Prepared for the Canadian Institute’s Forum on Product Liability and Recalls May 29 & 30, 2008
Since class action legislation was enacted in Ontario and British Columbia in the 1990’s, product liability claims have been a popular area for litigation. However, despite their popularity and the notion that they are particularly suited to class proceedings, not all product liability claims are certified.
This paper will consider product liability claims in three classic areas: drugs or medical devices, cars and cigarettes. Of the three, drugs and medical devices have the best track record for certification. The rebirth of “waiver of tort” in Serhan v. Johnson & Johnson (2004), 72 O.R. (3d) 296 (S.C.J.), aff’d (2006), 85 O.R. (3d) 665 (Div. Ct.), leave to appeal refused [2006] S.C.C.A. 494 (“Serhan”) and the cases following it (several of which will be discussed below) has also given plaintiffs’ counsel another useful weapon against defendants’ arguments that causation issues make product liability cases unsuitable for certification. Proposed class actions against automobile manufacturers have fared less well, and actions against cigarette manufacturers (with one exception) have been, for the most part, very expensive failures for plaintiffs and their counsel.
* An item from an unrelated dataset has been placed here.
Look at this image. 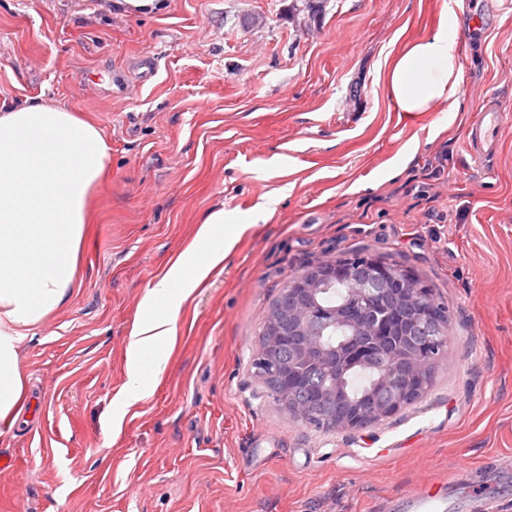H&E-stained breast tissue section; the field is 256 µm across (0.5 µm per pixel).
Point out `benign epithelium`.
<instances>
[{"instance_id": "obj_1", "label": "benign epithelium", "mask_w": 512, "mask_h": 512, "mask_svg": "<svg viewBox=\"0 0 512 512\" xmlns=\"http://www.w3.org/2000/svg\"><path fill=\"white\" fill-rule=\"evenodd\" d=\"M335 279L348 280L349 298L323 308L317 295ZM254 367L283 409L296 421L320 422L330 431L355 430L396 414L423 396L448 341V320L415 277L375 257L355 270L339 261L310 266L284 289L265 315ZM329 326L346 340L323 341ZM332 365L375 367L378 379L361 400L341 382L315 385L312 374Z\"/></svg>"}]
</instances>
Can the elements – identification of products, thoughtful selection of causes of action, a defect and resulting harm that can be proved on a class-wide basis, a readily identifiable class (“all persons who ingested,” “all persons who were implanted with,” etc.) and common issues focussed on the conduct of defendants – that contribute to success in the drug and medical device actions be imported into other product liability areas? Or are some products liability complaints simply not amenable to class action litigation?